■ Directions for this task ■
Without changing a word, repeat the data, and include no pictures.

Data entries
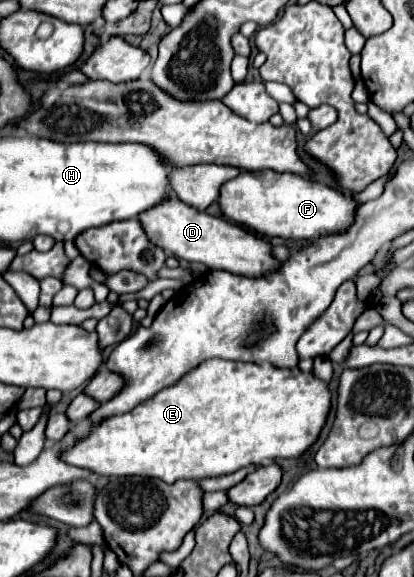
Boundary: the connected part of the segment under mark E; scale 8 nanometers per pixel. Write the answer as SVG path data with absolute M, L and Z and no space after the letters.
M211 358L191 370L181 382L161 390L131 412L113 416L93 428L85 440L65 452L63 460L79 468L89 468L99 476L149 476L161 478L169 484L175 480L225 476L249 466L259 468L277 458L299 458L317 442L329 410L331 388L313 372Z

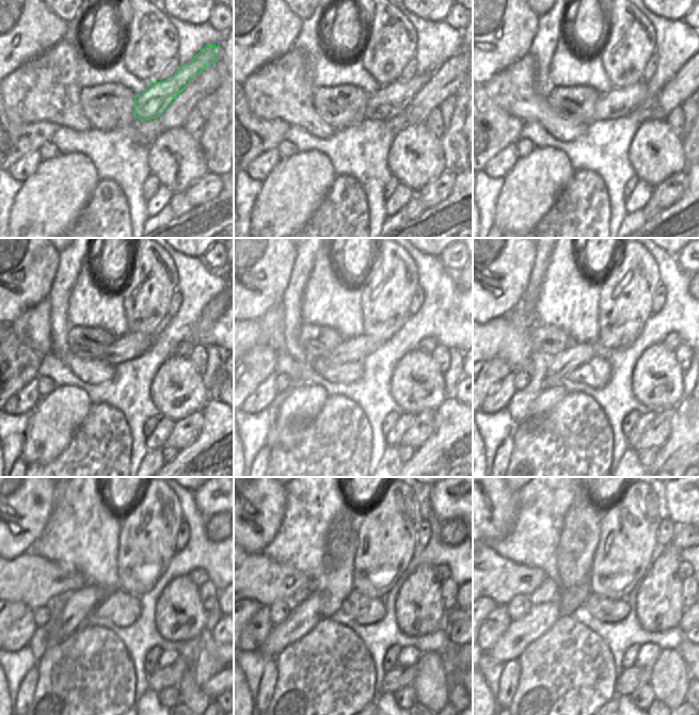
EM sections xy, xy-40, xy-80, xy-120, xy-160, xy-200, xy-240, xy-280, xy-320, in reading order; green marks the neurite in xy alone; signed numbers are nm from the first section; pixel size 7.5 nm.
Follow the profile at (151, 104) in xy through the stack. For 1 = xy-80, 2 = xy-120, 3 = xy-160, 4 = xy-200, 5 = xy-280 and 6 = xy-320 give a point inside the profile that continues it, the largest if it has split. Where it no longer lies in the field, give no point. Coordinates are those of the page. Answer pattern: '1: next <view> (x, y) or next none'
1: next xy-80 (618, 102)
2: next xy-120 (131, 345)
3: next xy-160 (356, 349)
4: next xy-200 (577, 354)
5: next xy-280 (304, 616)
6: next xy-320 (540, 617)

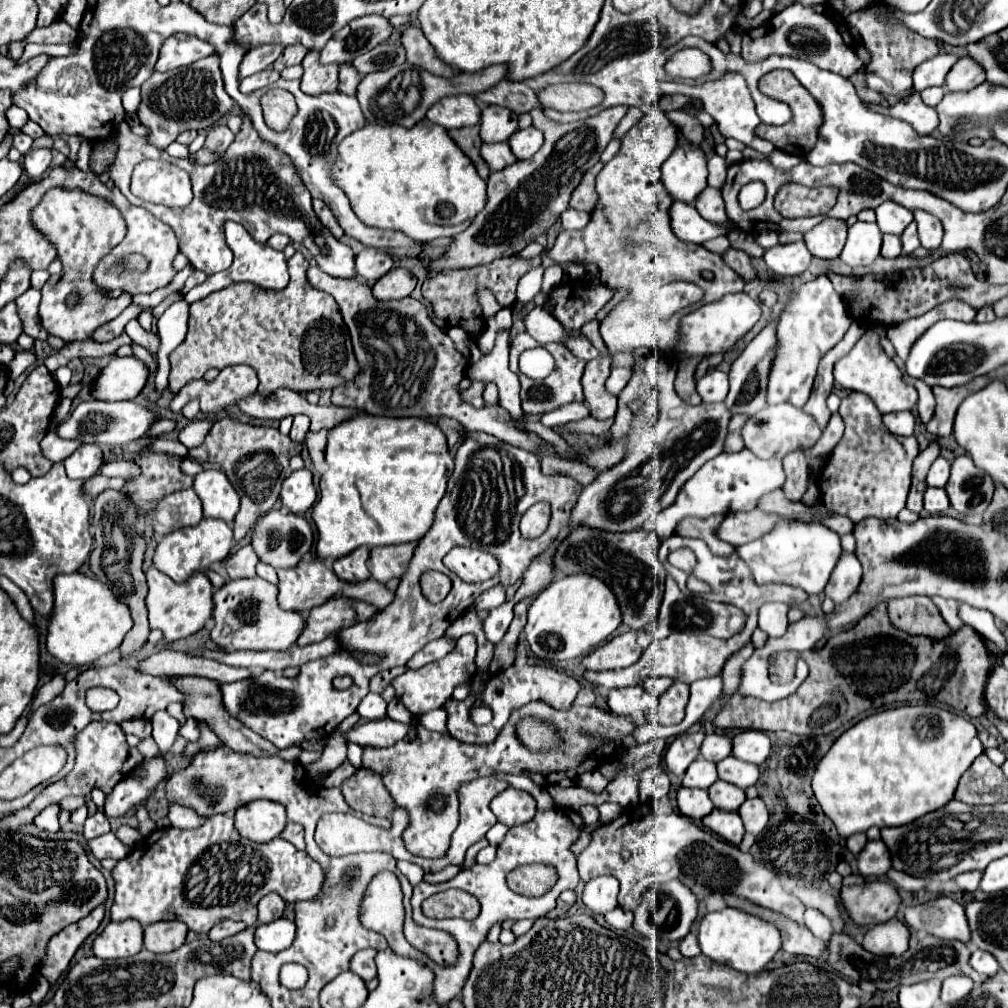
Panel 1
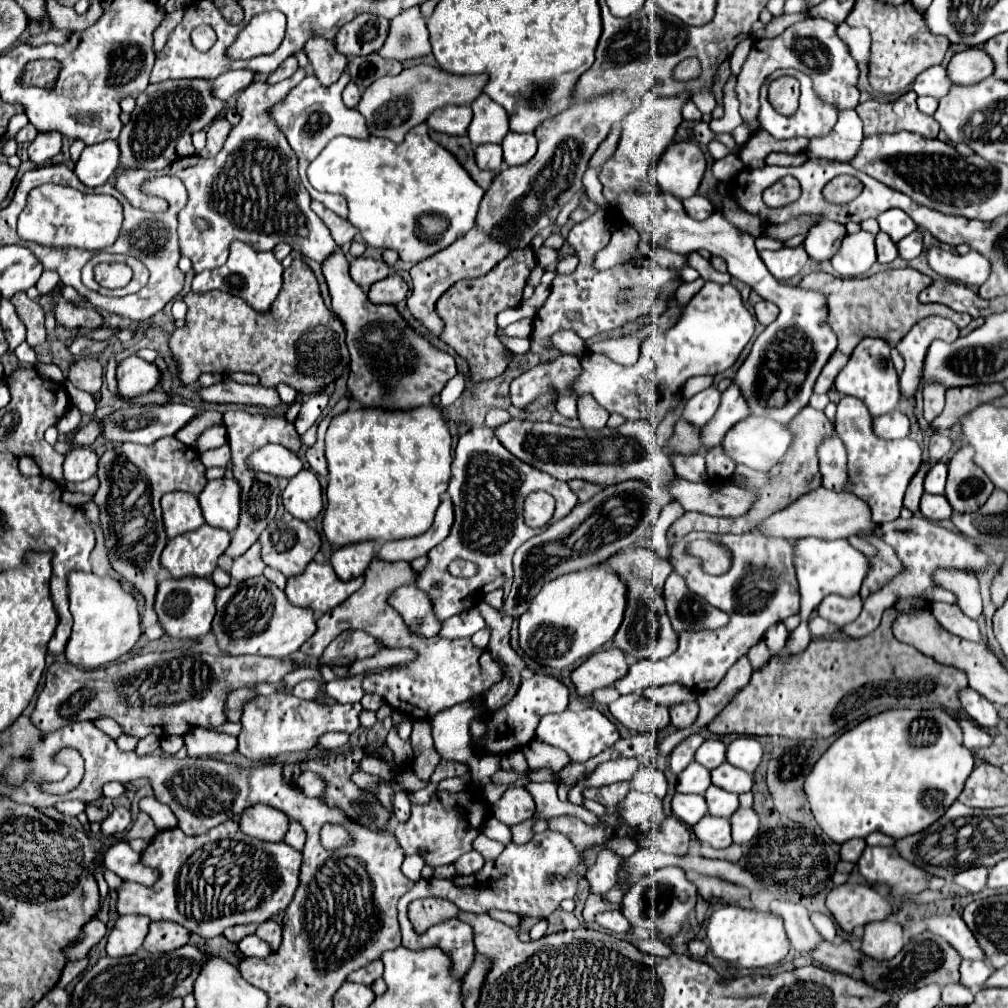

■ Your solution ■
Boundary: the connected part of the segment under mark E; scale 8 nanometers per pixel. Write the answer as SVG path data with absolute M, L and Z and no space after the letters.
M211 358L191 370L181 382L161 390L131 412L113 416L93 428L85 440L65 452L63 460L79 468L89 468L99 476L149 476L161 478L169 484L175 480L225 476L249 466L259 468L277 458L299 458L317 442L329 410L331 388L313 372Z

EM sections xy, xy-40, xy-80, xy-120, xy-160, xy-200, xy-240, xy-280, xy-320, in reading order; green marks the neurite in xy alone; signed numbers are nm from the first section; pixel size 7.5 nm.
Follow the profile at (151, 104) in xy through the stack. For 1 = xy-80, 2 = xy-120, 3 = xy-160, 4 = xy-200, 5 = xy-280 and 6 = xy-320 give a point inside the profile that continues it, the largest if it has split. Where it no longer lies in the field, give no point. Coordinates are those of the page. Answer pattern: '1: next <view> (x, y) or next none'
1: next xy-80 (618, 102)
2: next xy-120 (131, 345)
3: next xy-160 (356, 349)
4: next xy-200 (577, 354)
5: next xy-280 (304, 616)
6: next xy-320 (540, 617)

Panel 1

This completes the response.